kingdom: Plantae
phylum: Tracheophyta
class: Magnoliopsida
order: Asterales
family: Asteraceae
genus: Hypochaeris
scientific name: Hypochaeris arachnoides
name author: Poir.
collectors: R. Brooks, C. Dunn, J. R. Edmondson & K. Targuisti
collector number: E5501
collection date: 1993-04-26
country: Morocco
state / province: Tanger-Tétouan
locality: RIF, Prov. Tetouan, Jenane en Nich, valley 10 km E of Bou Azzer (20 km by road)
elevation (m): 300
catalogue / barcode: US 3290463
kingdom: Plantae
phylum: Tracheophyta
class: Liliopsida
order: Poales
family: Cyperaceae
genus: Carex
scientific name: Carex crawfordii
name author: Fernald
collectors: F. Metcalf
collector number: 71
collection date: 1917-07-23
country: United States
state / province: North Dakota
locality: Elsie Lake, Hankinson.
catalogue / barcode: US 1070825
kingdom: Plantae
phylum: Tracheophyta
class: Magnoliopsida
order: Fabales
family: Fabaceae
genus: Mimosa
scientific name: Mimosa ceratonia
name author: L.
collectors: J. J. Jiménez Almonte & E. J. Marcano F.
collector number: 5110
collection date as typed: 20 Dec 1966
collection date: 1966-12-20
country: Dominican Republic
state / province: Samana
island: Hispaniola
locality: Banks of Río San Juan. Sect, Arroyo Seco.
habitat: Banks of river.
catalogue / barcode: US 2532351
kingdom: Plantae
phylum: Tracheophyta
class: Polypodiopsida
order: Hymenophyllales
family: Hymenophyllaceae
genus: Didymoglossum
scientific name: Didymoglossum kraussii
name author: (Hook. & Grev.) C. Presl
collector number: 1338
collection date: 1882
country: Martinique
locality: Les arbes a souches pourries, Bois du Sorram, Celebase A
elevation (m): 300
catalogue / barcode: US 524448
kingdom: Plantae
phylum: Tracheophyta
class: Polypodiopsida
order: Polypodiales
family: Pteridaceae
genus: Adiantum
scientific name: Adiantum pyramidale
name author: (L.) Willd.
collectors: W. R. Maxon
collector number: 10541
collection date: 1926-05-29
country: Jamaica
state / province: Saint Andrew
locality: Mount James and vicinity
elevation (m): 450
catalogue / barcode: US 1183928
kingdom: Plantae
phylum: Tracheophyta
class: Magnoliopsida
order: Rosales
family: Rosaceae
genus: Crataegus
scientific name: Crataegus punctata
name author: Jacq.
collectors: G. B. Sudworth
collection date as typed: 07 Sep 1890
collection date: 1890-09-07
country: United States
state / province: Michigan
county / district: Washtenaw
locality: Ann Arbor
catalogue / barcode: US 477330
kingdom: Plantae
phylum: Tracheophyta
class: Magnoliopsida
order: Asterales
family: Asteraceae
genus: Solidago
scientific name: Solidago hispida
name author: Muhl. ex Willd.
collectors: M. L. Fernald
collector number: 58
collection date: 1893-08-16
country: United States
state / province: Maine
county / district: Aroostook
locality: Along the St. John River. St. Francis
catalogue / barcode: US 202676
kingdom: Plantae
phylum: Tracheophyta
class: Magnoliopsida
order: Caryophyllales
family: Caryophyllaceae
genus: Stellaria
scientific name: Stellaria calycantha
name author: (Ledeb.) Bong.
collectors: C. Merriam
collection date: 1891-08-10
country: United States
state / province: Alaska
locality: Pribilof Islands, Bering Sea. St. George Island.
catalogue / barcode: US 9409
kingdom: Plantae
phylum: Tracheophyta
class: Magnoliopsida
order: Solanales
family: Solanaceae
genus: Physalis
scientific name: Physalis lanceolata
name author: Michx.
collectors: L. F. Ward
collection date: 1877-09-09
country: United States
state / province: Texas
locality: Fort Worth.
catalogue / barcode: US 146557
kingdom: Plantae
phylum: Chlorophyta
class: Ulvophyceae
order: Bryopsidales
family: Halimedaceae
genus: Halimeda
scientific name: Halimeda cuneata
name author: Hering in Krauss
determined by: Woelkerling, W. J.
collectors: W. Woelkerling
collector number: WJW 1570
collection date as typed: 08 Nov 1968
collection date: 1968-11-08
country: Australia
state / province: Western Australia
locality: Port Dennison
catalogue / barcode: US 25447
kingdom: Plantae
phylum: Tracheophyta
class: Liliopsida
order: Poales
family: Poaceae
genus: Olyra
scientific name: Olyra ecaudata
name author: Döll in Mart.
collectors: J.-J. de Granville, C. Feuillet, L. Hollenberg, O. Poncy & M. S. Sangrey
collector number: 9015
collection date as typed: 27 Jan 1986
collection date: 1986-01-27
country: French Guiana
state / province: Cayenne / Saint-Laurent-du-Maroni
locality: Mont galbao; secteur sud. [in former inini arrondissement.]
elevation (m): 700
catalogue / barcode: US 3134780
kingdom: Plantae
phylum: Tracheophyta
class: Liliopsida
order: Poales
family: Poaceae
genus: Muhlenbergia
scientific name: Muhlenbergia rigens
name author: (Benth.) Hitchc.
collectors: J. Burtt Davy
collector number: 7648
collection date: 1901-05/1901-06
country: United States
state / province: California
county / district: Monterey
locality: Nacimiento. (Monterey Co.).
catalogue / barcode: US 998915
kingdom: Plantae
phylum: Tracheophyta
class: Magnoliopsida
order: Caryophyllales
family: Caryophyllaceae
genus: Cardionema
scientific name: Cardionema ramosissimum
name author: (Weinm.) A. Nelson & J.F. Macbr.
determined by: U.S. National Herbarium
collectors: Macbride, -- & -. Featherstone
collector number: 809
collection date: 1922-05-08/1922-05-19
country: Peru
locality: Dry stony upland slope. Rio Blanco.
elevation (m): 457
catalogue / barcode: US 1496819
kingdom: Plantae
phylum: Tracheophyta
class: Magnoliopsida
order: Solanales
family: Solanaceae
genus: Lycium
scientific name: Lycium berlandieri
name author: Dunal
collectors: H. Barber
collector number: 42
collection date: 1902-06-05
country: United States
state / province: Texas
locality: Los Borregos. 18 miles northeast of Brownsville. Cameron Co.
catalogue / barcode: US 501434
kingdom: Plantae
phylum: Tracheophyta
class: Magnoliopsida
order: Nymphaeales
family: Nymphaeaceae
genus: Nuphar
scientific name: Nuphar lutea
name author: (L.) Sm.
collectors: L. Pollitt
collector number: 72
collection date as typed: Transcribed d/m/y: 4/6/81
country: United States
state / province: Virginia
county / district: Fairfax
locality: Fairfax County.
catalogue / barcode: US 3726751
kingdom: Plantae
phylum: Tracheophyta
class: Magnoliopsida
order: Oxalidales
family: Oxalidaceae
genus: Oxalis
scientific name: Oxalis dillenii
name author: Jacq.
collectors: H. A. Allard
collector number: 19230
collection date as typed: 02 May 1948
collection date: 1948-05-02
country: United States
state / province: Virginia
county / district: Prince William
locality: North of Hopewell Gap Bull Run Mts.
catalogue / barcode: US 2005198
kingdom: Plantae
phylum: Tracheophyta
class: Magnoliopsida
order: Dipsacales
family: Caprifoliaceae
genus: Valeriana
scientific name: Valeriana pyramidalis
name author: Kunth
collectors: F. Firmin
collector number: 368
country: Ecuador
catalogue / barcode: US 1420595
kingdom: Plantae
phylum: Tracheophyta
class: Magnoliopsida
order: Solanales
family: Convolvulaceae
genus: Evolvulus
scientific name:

____

- [Written task]
Copy all of the data above word for word, line by line.

- [Task answer]
kingdom: Plantae
phylum: Tracheophyta
class: Magnoliopsida
order: Asterales
family: Asteraceae
genus: Hypochaeris
scientific name: Hypochaeris arachnoides
name author: Poir.
collectors: R. Brooks, C. Dunn, J. R. Edmondson & K. Targuisti
collector number: E5501
collection date: 1993-04-26
country: Morocco
state / province: Tanger-Tétouan
locality: RIF, Prov. Tetouan, Jenane en Nich, valley 10 km E of Bou Azzer (20 km by road)
elevation (m): 300
catalogue / barcode: US 3290463
kingdom: Plantae
phylum: Tracheophyta
class: Liliopsida
order: Poales
family: Cyperaceae
genus: Carex
scientific name: Carex crawfordii
name author: Fernald
collectors: F. Metcalf
collector number: 71
collection date: 1917-07-23
country: United States
state / province: North Dakota
locality: Elsie Lake, Hankinson.
catalogue / barcode: US 1070825
kingdom: Plantae
phylum: Tracheophyta
class: Magnoliopsida
order: Fabales
family: Fabaceae
genus: Mimosa
scientific name: Mimosa ceratonia
name author: L.
collectors: J. J. Jiménez Almonte & E. J. Marcano F.
collector number: 5110
collection date as typed: 20 Dec 1966
collection date: 1966-12-20
country: Dominican Republic
state / province: Samana
island: Hispaniola
locality: Banks of Río San Juan. Sect, Arroyo Seco.
habitat: Banks of river.
catalogue / barcode: US 2532351
kingdom: Plantae
phylum: Tracheophyta
class: Polypodiopsida
order: Hymenophyllales
family: Hymenophyllaceae
genus: Didymoglossum
scientific name: Didymoglossum kraussii
name author: (Hook. & Grev.) C. Presl
collector number: 1338
collection date: 1882
country: Martinique
locality: Les arbes a souches pourries, Bois du Sorram, Celebase A
elevation (m): 300
catalogue / barcode: US 524448
kingdom: Plantae
phylum: Tracheophyta
class: Polypodiopsida
order: Polypodiales
family: Pteridaceae
genus: Adiantum
scientific name: Adiantum pyramidale
name author: (L.) Willd.
collectors: W. R. Maxon
collector number: 10541
collection date: 1926-05-29
country: Jamaica
state / province: Saint Andrew
locality: Mount James and vicinity
elevation (m): 450
catalogue / barcode: US 1183928
kingdom: Plantae
phylum: Tracheophyta
class: Magnoliopsida
order: Rosales
family: Rosaceae
genus: Crataegus
scientific name: Crataegus punctata
name author: Jacq.
collectors: G. B. Sudworth
collection date as typed: 07 Sep 1890
collection date: 1890-09-07
country: United States
state / province: Michigan
county / district: Washtenaw
locality: Ann Arbor
catalogue / barcode: US 477330
kingdom: Plantae
phylum: Tracheophyta
class: Magnoliopsida
order: Asterales
family: Asteraceae
genus: Solidago
scientific name: Solidago hispida
name author: Muhl. ex Willd.
collectors: M. L. Fernald
collector number: 58
collection date: 1893-08-16
country: United States
state / province: Maine
county / district: Aroostook
locality: Along the St. John River. St. Francis
catalogue / barcode: US 202676
kingdom: Plantae
phylum: Tracheophyta
class: Magnoliopsida
order: Caryophyllales
family: Caryophyllaceae
genus: Stellaria
scientific name: Stellaria calycantha
name author: (Ledeb.) Bong.
collectors: C. Merriam
collection date: 1891-08-10
country: United States
state / province: Alaska
locality: Pribilof Islands, Bering Sea. St. George Island.
catalogue / barcode: US 9409
kingdom: Plantae
phylum: Tracheophyta
class: Magnoliopsida
order: Solanales
family: Solanaceae
genus: Physalis
scientific name: Physalis lanceolata
name author: Michx.
collectors: L. F. Ward
collection date: 1877-09-09
country: United States
state / province: Texas
locality: Fort Worth.
catalogue / barcode: US 146557
kingdom: Plantae
phylum: Chlorophyta
class: Ulvophyceae
order: Bryopsidales
family: Halimedaceae
genus: Halimeda
scientific name: Halimeda cuneata
name author: Hering in Krauss
determined by: Woelkerling, W. J.
collectors: W. Woelkerling
collector number: WJW 1570
collection date as typed: 08 Nov 1968
collection date: 1968-11-08
country: Australia
state / province: Western Australia
locality: Port Dennison
catalogue / barcode: US 25447
kingdom: Plantae
phylum: Tracheophyta
class: Liliopsida
order: Poales
family: Poaceae
genus: Olyra
scientific name: Olyra ecaudata
name author: Döll in Mart.
collectors: J.-J. de Granville, C. Feuillet, L. Hollenberg, O. Poncy & M. S. Sangrey
collector number: 9015
collection date as typed: 27 Jan 1986
collection date: 1986-01-27
country: French Guiana
state / province: Cayenne / Saint-Laurent-du-Maroni
locality: Mont galbao; secteur sud. [in former inini arrondissement.]
elevation (m): 700
catalogue / barcode: US 3134780
kingdom: Plantae
phylum: Tracheophyta
class: Liliopsida
order: Poales
family: Poaceae
genus: Muhlenbergia
scientific name: Muhlenbergia rigens
name author: (Benth.) Hitchc.
collectors: J. Burtt Davy
collector number: 7648
collection date: 1901-05/1901-06
country: United States
state / province: California
county / district: Monterey
locality: Nacimiento. (Monterey Co.).
catalogue / barcode: US 998915
kingdom: Plantae
phylum: Tracheophyta
class: Magnoliopsida
order: Caryophyllales
family: Caryophyllaceae
genus: Cardionema
scientific name: Cardionema ramosissimum
name author: (Weinm.) A. Nelson & J.F. Macbr.
determined by: U.S. National Herbarium
collectors: Macbride, -- & -. Featherstone
collector number: 809
collection date: 1922-05-08/1922-05-19
country: Peru
locality: Dry stony upland slope. Rio Blanco.
elevation (m): 457
catalogue / barcode: US 1496819
kingdom: Plantae
phylum: Tracheophyta
class: Magnoliopsida
order: Solanales
family: Solanaceae
genus: Lycium
scientific name: Lycium berlandieri
name author: Dunal
collectors: H. Barber
collector number: 42
collection date: 1902-06-05
country: United States
state / province: Texas
locality: Los Borregos. 18 miles northeast of Brownsville. Cameron Co.
catalogue / barcode: US 501434
kingdom: Plantae
phylum: Tracheophyta
class: Magnoliopsida
order: Nymphaeales
family: Nymphaeaceae
genus: Nuphar
scientific name: Nuphar lutea
name author: (L.) Sm.
collectors: L. Pollitt
collector number: 72
collection date as typed: Transcribed d/m/y: 4/6/81
country: United States
state / province: Virginia
county / district: Fairfax
locality: Fairfax County.
catalogue / barcode: US 3726751
kingdom: Plantae
phylum: Tracheophyta
class: Magnoliopsida
order: Oxalidales
family: Oxalidaceae
genus: Oxalis
scientific name: Oxalis dillenii
name author: Jacq.
collectors: H. A. Allard
collector number: 19230
collection date as typed: 02 May 1948
collection date: 1948-05-02
country: United States
state / province: Virginia
county / district: Prince William
locality: North of Hopewell Gap Bull Run Mts.
catalogue / barcode: US 2005198
kingdom: Plantae
phylum: Tracheophyta
class: Magnoliopsida
order: Dipsacales
family: Caprifoliaceae
genus: Valeriana
scientific name: Valeriana pyramidalis
name author: Kunth
collectors: F. Firmin
collector number: 368
country: Ecuador
catalogue / barcode: US 1420595
kingdom: Plantae
phylum: Tracheophyta
class: Magnoliopsida
order: Solanales
family: Convolvulaceae
genus: Evolvulus
scientific name:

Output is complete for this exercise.